There and Back Again

New Hacking Attempts

I’ve been seeing brute force attempts on the phpdoc.org server for about 2 weeks now.

Stuff like:
sshd:
Invalid Users:
Unknown Account: 16 Time(s)
Authentication Failures:
unknown (colob166074.serverpark.com ): 4 Time(s)
unknown (cmcc203.cm.nctu.edu.tw ): 12 Time(s)
root (cmcc203.cm.nctu.edu.tw ): 6 Time(s)

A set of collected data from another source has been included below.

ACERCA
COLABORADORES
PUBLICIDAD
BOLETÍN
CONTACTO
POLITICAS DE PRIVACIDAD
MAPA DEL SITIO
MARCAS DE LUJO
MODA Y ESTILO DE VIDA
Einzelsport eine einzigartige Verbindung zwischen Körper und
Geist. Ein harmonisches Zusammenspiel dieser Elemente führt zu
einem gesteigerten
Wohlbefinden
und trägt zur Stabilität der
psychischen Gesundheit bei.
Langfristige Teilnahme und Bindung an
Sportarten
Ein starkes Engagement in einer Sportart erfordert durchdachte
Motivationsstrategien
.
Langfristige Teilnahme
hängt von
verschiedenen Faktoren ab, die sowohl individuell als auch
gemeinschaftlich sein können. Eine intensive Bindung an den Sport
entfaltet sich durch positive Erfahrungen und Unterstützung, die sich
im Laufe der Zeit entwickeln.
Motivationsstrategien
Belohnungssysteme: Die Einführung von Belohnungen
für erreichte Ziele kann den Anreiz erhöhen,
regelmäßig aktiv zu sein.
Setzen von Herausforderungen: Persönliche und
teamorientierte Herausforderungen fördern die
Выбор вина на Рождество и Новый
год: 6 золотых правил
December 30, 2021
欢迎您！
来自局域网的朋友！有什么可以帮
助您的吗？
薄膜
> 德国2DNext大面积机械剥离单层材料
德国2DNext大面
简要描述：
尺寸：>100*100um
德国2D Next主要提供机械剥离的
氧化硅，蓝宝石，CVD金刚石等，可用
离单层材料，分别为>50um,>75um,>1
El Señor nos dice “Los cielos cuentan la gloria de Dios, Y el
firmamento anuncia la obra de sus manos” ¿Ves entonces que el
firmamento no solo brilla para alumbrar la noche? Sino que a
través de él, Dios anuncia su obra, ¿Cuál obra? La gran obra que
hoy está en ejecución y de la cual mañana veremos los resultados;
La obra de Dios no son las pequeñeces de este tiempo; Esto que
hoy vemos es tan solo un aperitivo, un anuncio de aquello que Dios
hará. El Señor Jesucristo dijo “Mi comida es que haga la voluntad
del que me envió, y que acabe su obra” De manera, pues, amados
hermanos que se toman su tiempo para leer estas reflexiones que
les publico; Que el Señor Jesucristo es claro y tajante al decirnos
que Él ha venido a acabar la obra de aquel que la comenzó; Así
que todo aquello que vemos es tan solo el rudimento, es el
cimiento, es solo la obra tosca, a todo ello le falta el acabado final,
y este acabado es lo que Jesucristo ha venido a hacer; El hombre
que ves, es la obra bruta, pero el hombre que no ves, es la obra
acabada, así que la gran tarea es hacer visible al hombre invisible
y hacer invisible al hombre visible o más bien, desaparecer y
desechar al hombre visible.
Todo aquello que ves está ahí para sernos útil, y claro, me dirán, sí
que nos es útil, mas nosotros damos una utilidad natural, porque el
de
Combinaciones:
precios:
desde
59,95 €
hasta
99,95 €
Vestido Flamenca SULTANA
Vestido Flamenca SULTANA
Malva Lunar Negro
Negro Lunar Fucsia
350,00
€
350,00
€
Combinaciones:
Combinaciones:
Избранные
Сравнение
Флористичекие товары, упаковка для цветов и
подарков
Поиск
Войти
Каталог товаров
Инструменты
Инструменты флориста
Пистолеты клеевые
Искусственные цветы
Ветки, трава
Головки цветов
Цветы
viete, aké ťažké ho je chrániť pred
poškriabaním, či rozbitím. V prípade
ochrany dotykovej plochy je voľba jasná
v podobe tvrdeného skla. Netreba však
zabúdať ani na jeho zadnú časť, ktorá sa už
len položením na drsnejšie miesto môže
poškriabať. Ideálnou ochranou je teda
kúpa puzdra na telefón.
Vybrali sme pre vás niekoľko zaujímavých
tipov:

Illegal user test from 140.113.236.203
Illegal user test from 140.113.236.203
Illegal user guest from 140.113.236.203
Illegal user guest from 140.113.236.203
Illegal user admin from 140.113.236.203
Illegal user admin from 140.113.236.203
Illegal user admin from 140.113.236.203
Illegal user admin from 140.113.236.203
Illegal user user from 140.113.236.203
Illegal user user from 140.113.236.203
Illegal user test from 140.113.236.203
Illegal user test from 140.113.236.203
Illegal user test from 69.67.166.74
Illegal user test from 69.67.166.74
Illegal user guest from 69.67.166.74
Illegal user guest from 69.67.166.74

Not that i know anyone who has a guest,test,user, or admin account, but if you have one i would suggest, renaming it, and making sure it has a good password.

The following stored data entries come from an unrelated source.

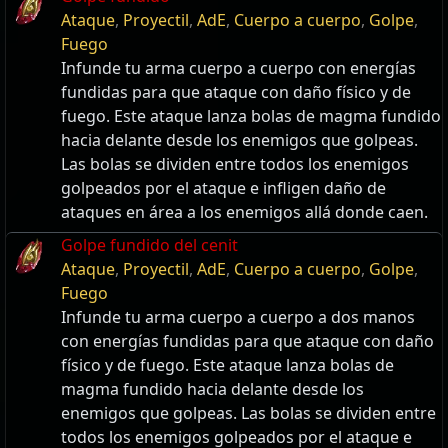
Ataque
,
Proyectil
,
AdE
,
Cuerpo a cuerpo
,
Golpe
,
Fuego
Infunde tu arma cuerpo a cuerpo con energías
fundidas para que ataque con daño físico y de
fuego. Este ataque lanza bolas de magma fundido
hacia delante desde los enemigos que golpeas.
Las bolas se dividen entre todos los enemigos
golpeados por el ataque e infligen daño de
ataques en área a los enemigos allá donde caen.
Golpe fundido del cenit
Ataque
,
Proyectil
,
AdE
,
Cuerpo a cuerpo
,
Golpe
,
Fuego
Infunde tu arma cuerpo a cuerpo a dos manos
con energías fundidas para que ataque con daño
físico y de fuego. Este ataque lanza bolas de
magma fundido hacia delante desde los
enemigos que golpeas. Las bolas se dividen entre
todos los enemigos golpeados por el ataque e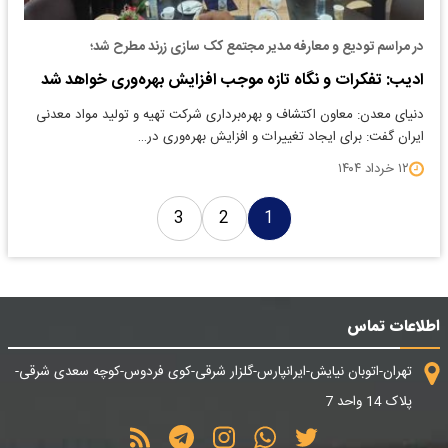
در مراسم تودیع و معارفه مدیر مجتمع کک سازی زرند مطرح شد؛
ادیب: تفکرات و نگاه تازه موجب افزایش بهره‌وری خواهد شد
دنیای معدن: معاون اکتشاف و بهره‌برداری شرکت تهیه و تولید مواد معدنی
ایران گفت: برای ایجاد تغییرات و افزایش بهره‌وری در…
۱۲ خرداد ۱۴۰۴
3
2
1
اطلاعات تماس
تهران-اتوبان نیایش-ایرانپارس-گلزار شرقی-کوی فردوس-کوچه سعدی شرقی-
پلاک 14 واحد 7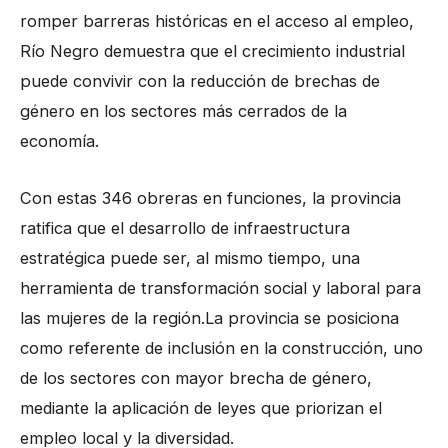
romper barreras históricas en el acceso al empleo,
Río Negro demuestra que el crecimiento industrial
puede convivir con la reducción de brechas de
género en los sectores más cerrados de la
economía.
Con estas 346 obreras en funciones, la provincia
ratifica que el desarrollo de infraestructura
estratégica puede ser, al mismo tiempo, una
herramienta de transformación social y laboral para
las mujeres de la región.La provincia se posiciona
como referente de inclusión en la construcción, uno
de los sectores con mayor brecha de género,
mediante la aplicación de leyes que priorizan el
empleo local y la diversidad.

Also i would interested to know if someone else is seeing this same pattern or has some more info about it.

3 thoughts on “New Hacking Attempts

  1. Omahn

    This is quite widespread at the moment, at least on Janet (UKs academic network.)

  2. Mike

    I’m with you, dude.
    I saw the same evidences but too late.
    Unfortunatly I’v been hacked this weekend, but luckily nothing too bad happened.
    Mr. Jackass just burned 25 GB with ctorrent.